My favorite part about my job is that I am doing different things all the time. Having a wildlife background, I do most of the wildlife projects. I have game cameras out and do grouse and woodcock surveys, I’ve tagged turtles, and I was part of the moose project. I’ll help Kevin mark and do job layouts and deal with the guys logging. Some days I’m with Kevin helping build bridges, mowing the openings or the sides of the roads, or doing culvert maintenance. I do the GIS mapping. A huge variety. It keeps things interesting and I’m in the woods four to five days a week.

I do like marking timber, but my favorite job has been the calf walk-ins on the moose. I was going out in May to check up on the tagged mothers. One time I came in right after she birthed and I was watching this calf trying to get up and take his first steps. That was amazing. I have a kind of love for them (moose) after that project. Winter has been my favorite season. I don’t like bugs and I don’t do well in the heat. There’s something about just being out there in the snow when everything’s quiet and glistening.

Woods talk
Wildlife biologist Will Staats giving a talk to the Dartmouth community, in a clearcut with a large wildlife-seed tree. Photo by Ross Caron.

WILL STAATS lives in Victory, Vermont, with his wife Mel and has two adult children. He has worked closely with Evans on many wildlife-management projects. He recently retired from New Hampshire Fish and Game after 27 years as a wildlife biologist.

I started off my career working for Vermont Fish & Wildlife catching black bears back in the ’80s. I was logging in the wintertime when I wasn’t catching bears and then I worked in Maryland catching Canada geese.
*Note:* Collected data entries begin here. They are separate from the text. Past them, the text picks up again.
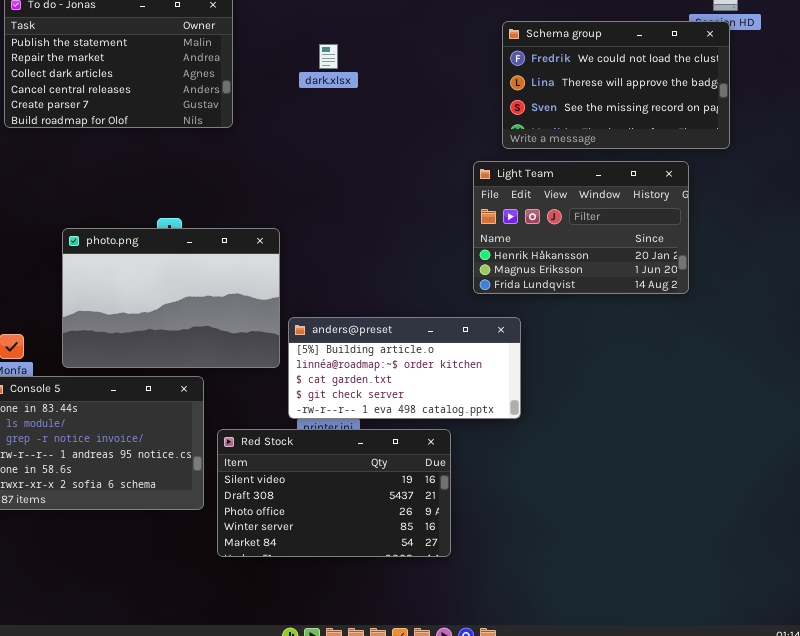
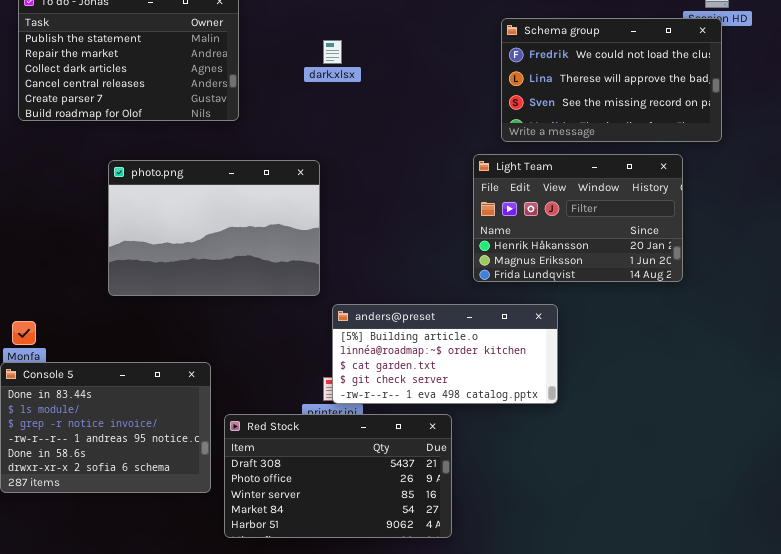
photo.png: [62,228,280,368] -> [108,160,320,296], moved
anders@preset: [288,317,521,419] -> [332,304,558,404], moved
Red Stock: [217,429,451,557] -> [224,414,452,538], scrolled down 1 row

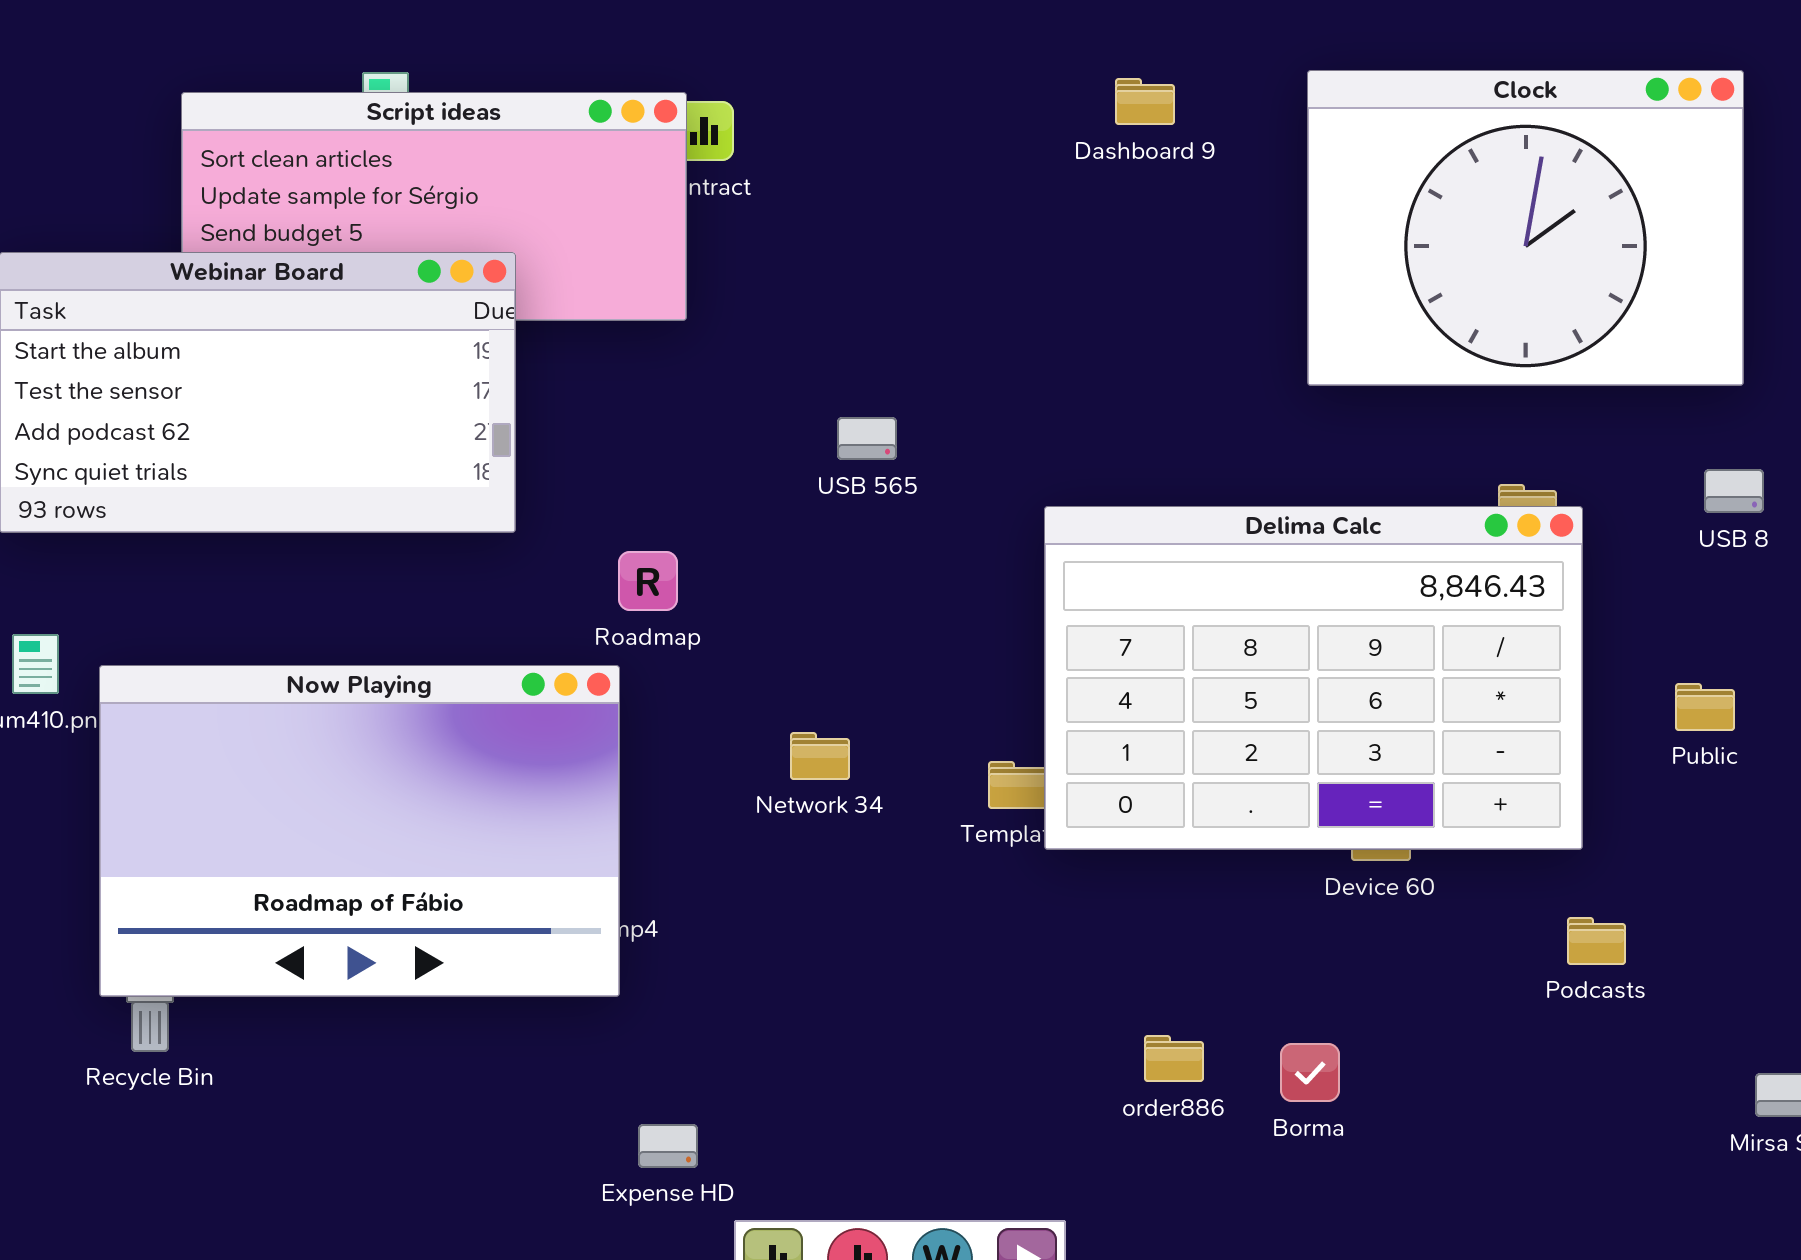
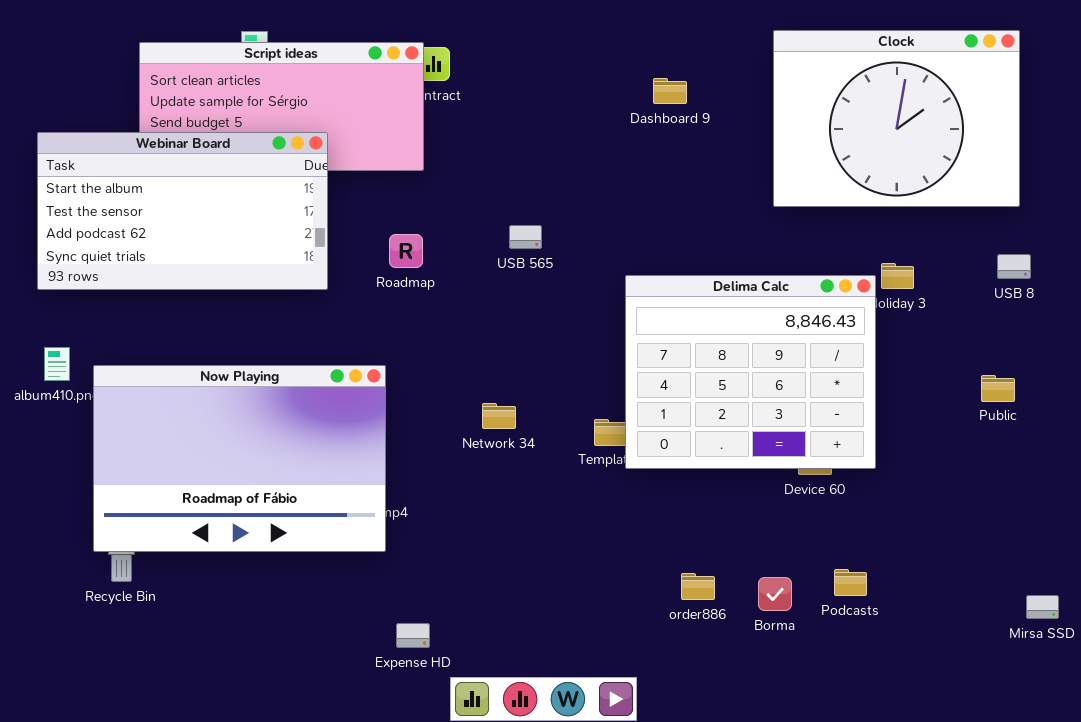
Dashboard 9: [1115,78,1175,125] -> [653,78,687,104], moved
Delima Calc: [1044,506,1583,850] -> [625,275,876,469], resized
Roadmap: [618,551,678,611] -> [389,234,423,268], moved
Podcasts: [1567,917,1626,965] -> [834,569,867,596], moved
Then I came back working full time for Vermont Fish & Wildlife. I then went to work for Champion as an operations forester and their wildlife expert and then ended up with New Hampshire Fish and Game for almost 27 years and worked on the Grant that entire time. I worked with Ed Witt first. Ed and I had a great relationship. It’s a place that’s very well cared for and very well loved by many Dartmouth alumni, in particular.

[Dartmouth Grant] is very lucky to have Kevin as their forester because he is forward thinking and holistic in his management approach and that’s where I come in. Kevin and I have been working on wildlife issues on the Grant that entire time. A long association with the Grant for sure and a very special place in my heart, no doubt about it. It’s got a timelessness about it that is unlike any other place in northern New Hampshire. You break through that gate and find yourself in a different world. It really has a very rich history. You go into those cabins and you really step back in time. Many of the alumni are very endeared to the place and have made many memories there over generations. I’ve built many memories there as well. The fact that it’s been under one ownership for over 200 years speaks for that sense of history and that long tenure of stewardship.


Historic pic
Log drive on Swift Diamond River, likely during the 1920s budworm salvage. The four-foot softwood pulp would have been floated down the Androscoggin River to the pulp mill in Berlin, NH. Historical photos courtesy of Dartmouth Archives.
Historic pic
Horse logging with a scoot on the Second College Grant in 1947. Loading logs with a cable crane, 1947.

Early Forests of the Second College Grant

Excerpt from Dartmouth’s Second College Grant: A History
by Jere Daniell and Jack Noon

Before metal axes arrived in the watershed of the Diamonds, red spruce dominated the valleys around scatterings of balsam fir, white cedar, hemlock, and enormous white pines. Occasional white birch along with sugar maple, yellow birch, and beech grew on some of the higher land. In the 1870s, C.H. Huntington reported “a pine on the College grant measuring 54 inches in diameter on the stump. The butt log, 28 feet long, scaled 5,000 {board} feet.” Up the Dead Diamond he told of “a pine cut on the Atkinson Academy Grant which scaled 12,000 feet. It was 7 feet 4 inches in diameter on the stump, and 3 feet 1 inch in diameter 90 feet from the butt.”